15 April 2004 | RJV
Rodney Earns No Respect Here
Do you find Rodney Dangerfield amusing? Would you like to see an entertaining Dangerfield film? Then avoid THE 4TH TENOR. It is a pitiful vanity project where Rodney generally neglects his strengths and wallows in sickening bathos.
As a prosperous Italian restaurant owner named Lupo, Dangerfield falls in love with a young luscious singer Gina (Annabelle Gurwitch). She doesn't return his affections, especially since Lupo can't sing opera. So he goes to Italy to take opera lessons. There, he meets a sweet local girl named Rosa (Anita De Simone) and learns the secret of great singing.

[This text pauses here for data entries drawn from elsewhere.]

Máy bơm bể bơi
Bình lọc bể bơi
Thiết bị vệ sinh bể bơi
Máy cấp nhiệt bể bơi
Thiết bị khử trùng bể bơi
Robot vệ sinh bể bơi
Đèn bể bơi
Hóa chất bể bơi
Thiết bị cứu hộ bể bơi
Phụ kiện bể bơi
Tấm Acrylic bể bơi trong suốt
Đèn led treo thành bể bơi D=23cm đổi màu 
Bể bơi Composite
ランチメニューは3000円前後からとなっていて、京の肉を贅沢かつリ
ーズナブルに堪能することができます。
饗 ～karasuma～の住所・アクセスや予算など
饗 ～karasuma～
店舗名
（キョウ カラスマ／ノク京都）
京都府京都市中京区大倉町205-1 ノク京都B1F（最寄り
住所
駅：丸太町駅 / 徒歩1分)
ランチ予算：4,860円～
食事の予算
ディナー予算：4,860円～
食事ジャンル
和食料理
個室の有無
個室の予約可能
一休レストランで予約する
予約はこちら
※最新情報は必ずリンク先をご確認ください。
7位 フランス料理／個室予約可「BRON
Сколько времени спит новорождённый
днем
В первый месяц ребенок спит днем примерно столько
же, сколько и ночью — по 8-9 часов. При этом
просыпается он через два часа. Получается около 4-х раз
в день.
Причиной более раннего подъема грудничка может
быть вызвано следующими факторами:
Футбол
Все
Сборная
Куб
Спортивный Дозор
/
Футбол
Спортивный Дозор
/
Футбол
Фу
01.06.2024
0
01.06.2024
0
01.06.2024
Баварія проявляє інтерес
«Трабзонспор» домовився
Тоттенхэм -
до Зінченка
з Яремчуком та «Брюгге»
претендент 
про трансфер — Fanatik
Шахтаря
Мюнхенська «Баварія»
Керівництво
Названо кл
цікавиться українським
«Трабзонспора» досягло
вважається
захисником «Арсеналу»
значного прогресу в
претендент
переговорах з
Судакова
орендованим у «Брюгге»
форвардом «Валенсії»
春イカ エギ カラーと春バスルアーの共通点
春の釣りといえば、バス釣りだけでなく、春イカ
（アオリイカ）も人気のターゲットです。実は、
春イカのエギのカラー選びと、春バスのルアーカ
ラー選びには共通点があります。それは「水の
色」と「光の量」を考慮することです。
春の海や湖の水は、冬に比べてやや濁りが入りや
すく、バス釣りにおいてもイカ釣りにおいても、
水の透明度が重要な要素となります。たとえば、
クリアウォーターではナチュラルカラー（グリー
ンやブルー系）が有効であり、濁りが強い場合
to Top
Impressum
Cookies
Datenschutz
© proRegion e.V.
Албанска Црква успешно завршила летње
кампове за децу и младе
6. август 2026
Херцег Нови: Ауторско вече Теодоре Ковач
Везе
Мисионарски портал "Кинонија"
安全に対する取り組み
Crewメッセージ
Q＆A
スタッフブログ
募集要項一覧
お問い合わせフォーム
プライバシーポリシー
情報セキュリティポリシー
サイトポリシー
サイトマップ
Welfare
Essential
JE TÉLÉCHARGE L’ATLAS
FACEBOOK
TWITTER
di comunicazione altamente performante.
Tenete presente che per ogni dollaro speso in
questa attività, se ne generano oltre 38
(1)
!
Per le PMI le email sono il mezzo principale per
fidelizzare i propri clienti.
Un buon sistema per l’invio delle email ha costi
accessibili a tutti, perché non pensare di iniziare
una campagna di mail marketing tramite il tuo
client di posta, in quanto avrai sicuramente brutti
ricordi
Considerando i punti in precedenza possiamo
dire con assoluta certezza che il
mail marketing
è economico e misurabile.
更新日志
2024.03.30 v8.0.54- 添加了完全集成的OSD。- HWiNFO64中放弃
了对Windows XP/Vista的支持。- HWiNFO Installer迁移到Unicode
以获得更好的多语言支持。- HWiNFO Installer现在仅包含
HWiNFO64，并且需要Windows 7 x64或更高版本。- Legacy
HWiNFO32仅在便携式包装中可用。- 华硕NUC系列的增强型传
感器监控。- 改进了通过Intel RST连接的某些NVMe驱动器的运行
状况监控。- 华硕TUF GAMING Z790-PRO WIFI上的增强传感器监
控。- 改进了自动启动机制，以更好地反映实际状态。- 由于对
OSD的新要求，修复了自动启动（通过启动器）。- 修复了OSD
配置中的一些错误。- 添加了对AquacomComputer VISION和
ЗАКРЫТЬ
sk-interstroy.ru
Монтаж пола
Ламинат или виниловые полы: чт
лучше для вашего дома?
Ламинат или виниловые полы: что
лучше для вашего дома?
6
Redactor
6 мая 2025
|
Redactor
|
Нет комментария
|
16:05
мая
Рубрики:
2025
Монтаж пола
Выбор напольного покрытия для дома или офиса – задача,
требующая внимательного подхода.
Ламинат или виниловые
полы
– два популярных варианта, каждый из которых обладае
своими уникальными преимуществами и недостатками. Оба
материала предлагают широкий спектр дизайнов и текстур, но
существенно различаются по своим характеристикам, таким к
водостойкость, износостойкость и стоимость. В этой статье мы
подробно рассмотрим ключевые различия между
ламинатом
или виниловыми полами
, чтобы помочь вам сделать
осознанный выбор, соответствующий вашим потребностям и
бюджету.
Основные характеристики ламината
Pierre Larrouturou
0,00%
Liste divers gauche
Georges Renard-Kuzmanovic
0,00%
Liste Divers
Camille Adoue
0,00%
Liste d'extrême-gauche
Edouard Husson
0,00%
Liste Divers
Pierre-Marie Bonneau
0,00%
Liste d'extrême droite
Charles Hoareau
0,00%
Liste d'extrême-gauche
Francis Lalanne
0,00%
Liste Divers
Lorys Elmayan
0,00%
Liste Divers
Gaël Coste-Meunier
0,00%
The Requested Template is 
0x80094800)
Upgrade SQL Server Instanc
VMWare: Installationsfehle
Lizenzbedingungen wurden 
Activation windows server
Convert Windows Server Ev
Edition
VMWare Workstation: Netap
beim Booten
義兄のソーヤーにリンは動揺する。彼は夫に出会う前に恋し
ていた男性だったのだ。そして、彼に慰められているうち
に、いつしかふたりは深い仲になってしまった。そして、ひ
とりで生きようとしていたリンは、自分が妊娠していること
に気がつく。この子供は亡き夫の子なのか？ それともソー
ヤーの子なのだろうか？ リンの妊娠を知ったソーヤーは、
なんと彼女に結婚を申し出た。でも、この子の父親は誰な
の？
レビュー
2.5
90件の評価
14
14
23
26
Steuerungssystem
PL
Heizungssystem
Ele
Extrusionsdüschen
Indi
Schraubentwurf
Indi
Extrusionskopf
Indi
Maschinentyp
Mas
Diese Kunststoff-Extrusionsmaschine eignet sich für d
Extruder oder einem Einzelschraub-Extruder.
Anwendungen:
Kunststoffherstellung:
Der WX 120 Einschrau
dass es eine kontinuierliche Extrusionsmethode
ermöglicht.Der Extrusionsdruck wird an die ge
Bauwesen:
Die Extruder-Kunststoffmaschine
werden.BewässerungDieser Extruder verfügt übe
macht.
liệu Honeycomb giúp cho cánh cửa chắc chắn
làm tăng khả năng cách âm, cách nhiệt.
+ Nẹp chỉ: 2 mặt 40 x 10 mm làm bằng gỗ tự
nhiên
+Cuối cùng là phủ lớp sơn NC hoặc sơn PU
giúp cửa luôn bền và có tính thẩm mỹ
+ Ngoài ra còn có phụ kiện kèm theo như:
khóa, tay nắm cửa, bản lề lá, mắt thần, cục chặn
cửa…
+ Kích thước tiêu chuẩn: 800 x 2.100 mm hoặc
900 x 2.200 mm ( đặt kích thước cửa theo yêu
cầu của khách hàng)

Will Lupo find true love? Who really cares?
Part of the problem with THE 4TH TENOR is that Dangerfield is far less interested in generating laughs than in endearing himself to his audience. Rarely does he spew his customary one-liners. Instead he spends an awful lot of time acting lovelorn and wistful. But his strivings for sentimentality are so humorless and effortful, he becomes embarrassingly cloying. Even more disturbing is the concept of the geriatric, physically homely Dangerfield romancing women young enough to be his granddaughters. Part of the appeal in Dangerfield's stand-up act was that he acknowledged he was ugly and therefore unsuccessful with women. If he wanted to be a romantic lead in his dotage, why couldn't Rodney pursue women his own age?
The pedestrian supporting cast cannot enliven the dreary material. They are the type of bland performers you'd expect in a film deemed too poor for theatrical release.
THE 4TH TENOR is truly a morbid experience. One watches an embalmed looking man who, in attempting to touch our hearts, dies in the course of his performance, a once bright star whose career has been dying. If this is the best Rodney can offer, it's time for him to retire.